Aus dem Nichts zum Plattenvertrag

„Richtig geil!“ dürften auch die Berliner Trash-Hip-Hopper
Icke und Er MySpace finden. Die Geschichte des Duos entspricht dem modernen Internetmärchen. Sie stellten ihr selbstproduziertes Video zu ihrem Song „Richtig geil“ auf ihr MySpace-Profil. Innerhalb kürzester Zeit verbreitete es sich in der virtuellen Gemeinde. Mittlerweile zählt ihre Seite mehr als 140.000 Besucher. Da ließ auch das Interesse der Offline-Medienwelt nicht lange auf sich warten. Der Song läuft im Radio, das Video auf MTV, selbst in Sendungen wie „Titel Thesen Temperamente“ tauchten die beiden Spandauer auf. Mittlerweile sind Icke und Er beim Plattenlabel der Fantastischen Vier,
Four Music, untergekommen.

Für Bands ohne Plattenvertrag könnte sich MySpace bald im wörtlichen Sinne bezahlt machen. Wie MySpace-Mitbegründer Chris DeWolfe
ankündigte, plant das Unternehmen, Musikbörsen wie iTunes Konkurrenz zu machen. Rund drei Millionen registrierte Bands ohne Plattenvertrag sollen künftig selbst entscheiden, wie viel sie für den Download eines Songs auf ihrem Profil verlangen wollen. Ein kleiner, bisher nicht festgelegter Anteil soll dabei an das MySpace-Unternehmen fließen. Dies könnte ein lukratives Zubrot zu den Werbeeinnahmen werden, durch die sich MySpace bisher ausschließlich finanziert.

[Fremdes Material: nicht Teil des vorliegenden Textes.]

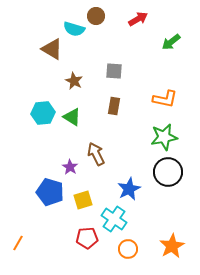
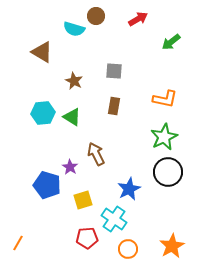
brown triangle: moved 10 px left, 3 px down
green star: rotated 16 degrees counterclockwise
blue pentagon: moved 3 px left, 7 px up
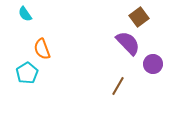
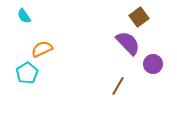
cyan semicircle: moved 1 px left, 2 px down
orange semicircle: rotated 85 degrees clockwise
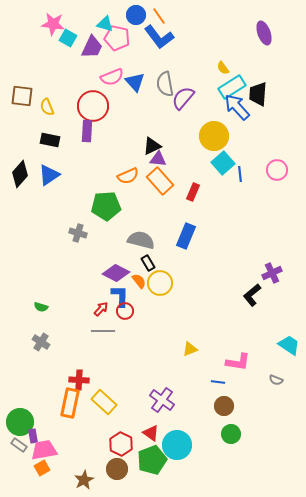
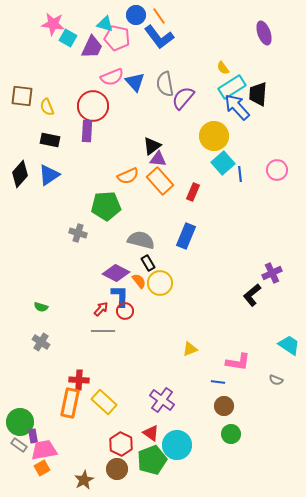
black triangle at (152, 146): rotated 12 degrees counterclockwise
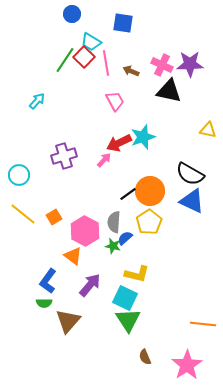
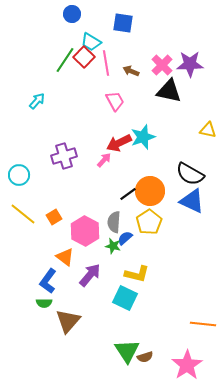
pink cross: rotated 20 degrees clockwise
orange triangle: moved 8 px left, 1 px down
purple arrow: moved 10 px up
green triangle: moved 1 px left, 31 px down
brown semicircle: rotated 84 degrees counterclockwise
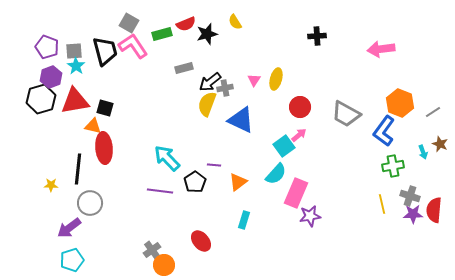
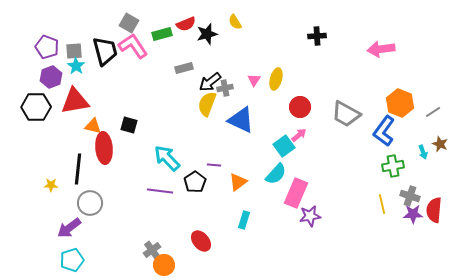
black hexagon at (41, 99): moved 5 px left, 8 px down; rotated 16 degrees clockwise
black square at (105, 108): moved 24 px right, 17 px down
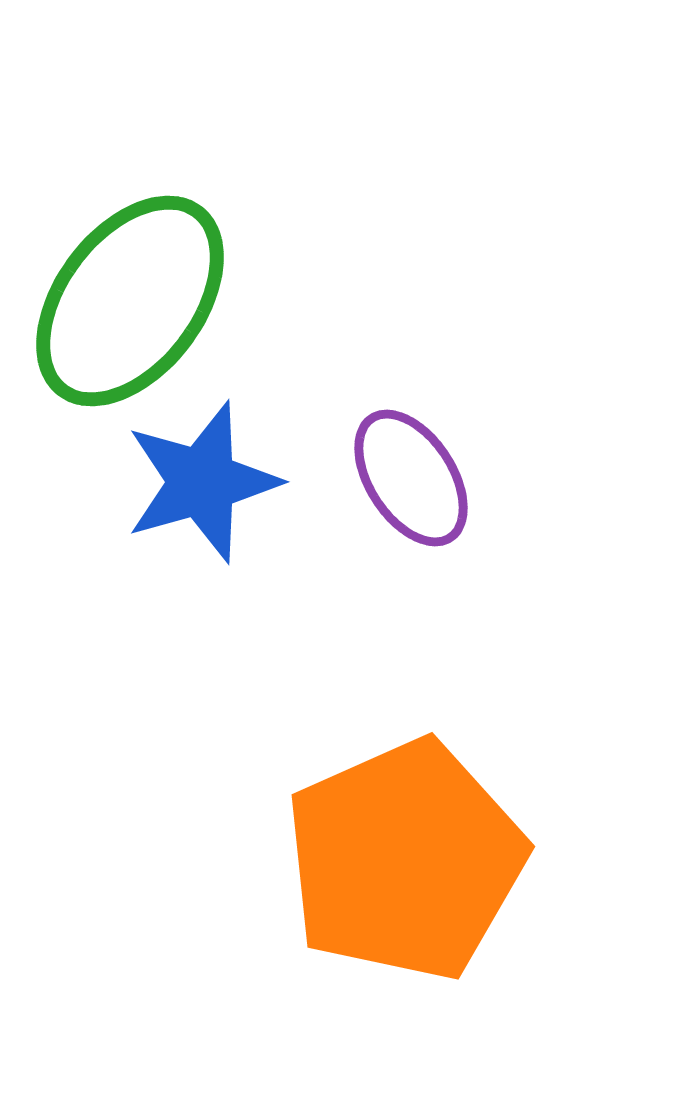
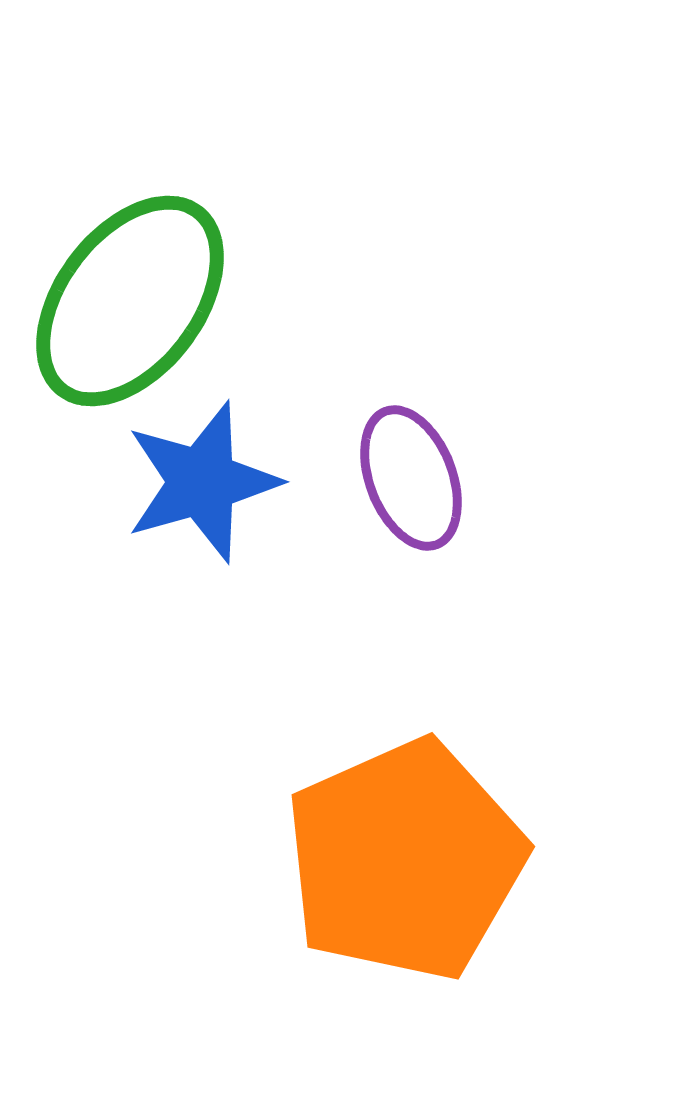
purple ellipse: rotated 12 degrees clockwise
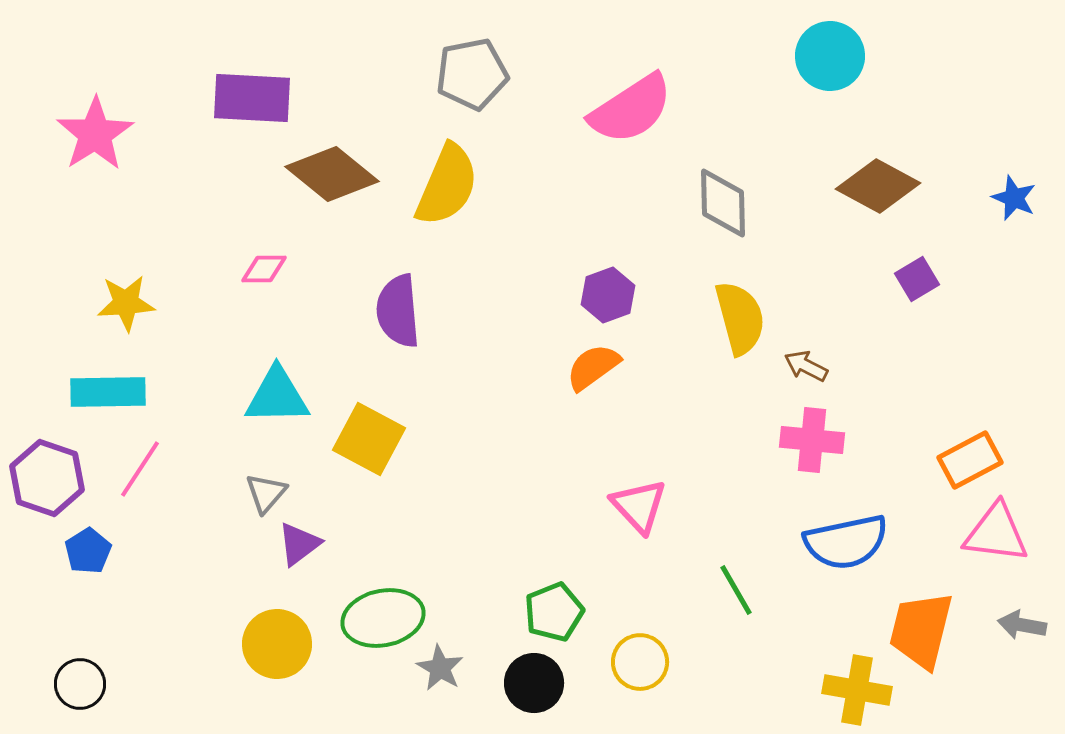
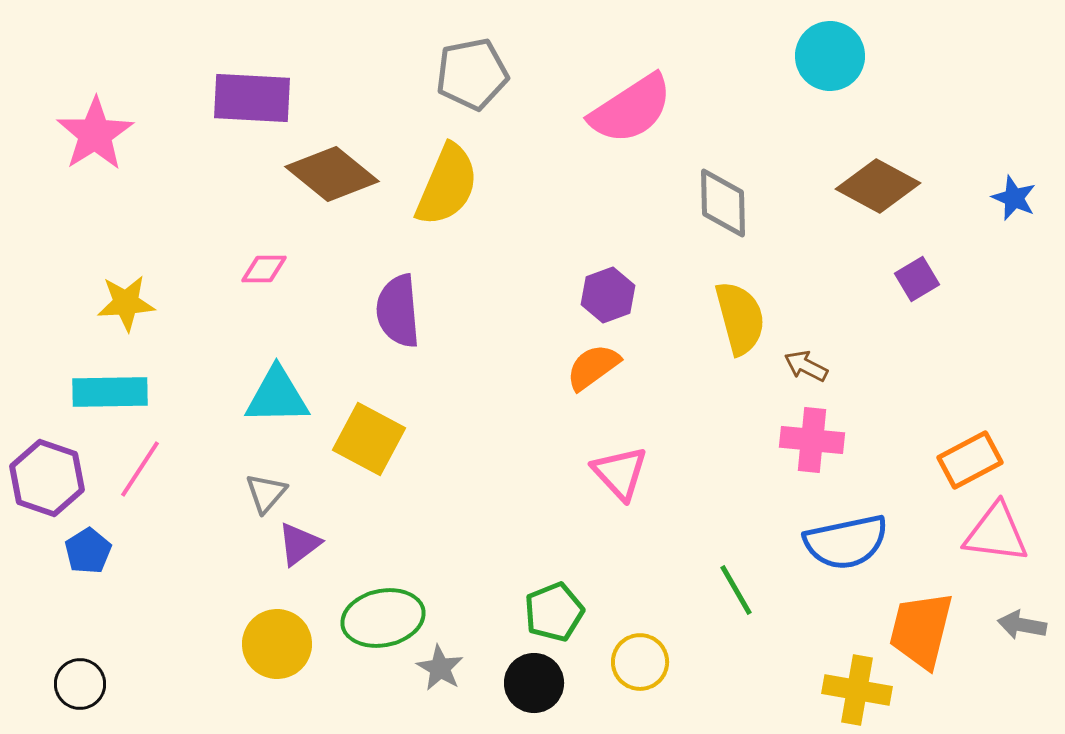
cyan rectangle at (108, 392): moved 2 px right
pink triangle at (639, 506): moved 19 px left, 33 px up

Von der virtuellen auf die reale Bühne

Auch in der Offline-Welt nutzen einige die Vermarktungspotenziale von MySpace. Seit kurzem holt der Berliner Club
Silverwings MySpace-Talente auf die Bühne. Auf der dazugehörigen Website
myspace-live.de kann man aus acht Bands seinen Favoriten wählen. Die drei meistgewählten Bands werden dann live im Club zu bestaunen sein. Besucher mit einem MySpace-Account zahlen dabei nur die Hälfte an Eintritt – vorausgesetzt sie haben den Veranstalter in ihre Top-Freundesliste aufgenommen. Was bei der Konzertveranstaltung noch plausibel erscheint, mutet bei den Kooperationspartnern der MySpace-Live-Seite etwas seltsam an. Hotels und Hostels gewähren MySpace-Nutzern bei
MySpace-Vacancy auf gleiche Weise Rabatt. Bei einem potenziellen Kundenkreis von mehr als 100 Millionen Usern bleibt abzuwarten, welche Formen der Crosspromotion in Zukunft noch auf die MySpace-Gemeinde zukommen.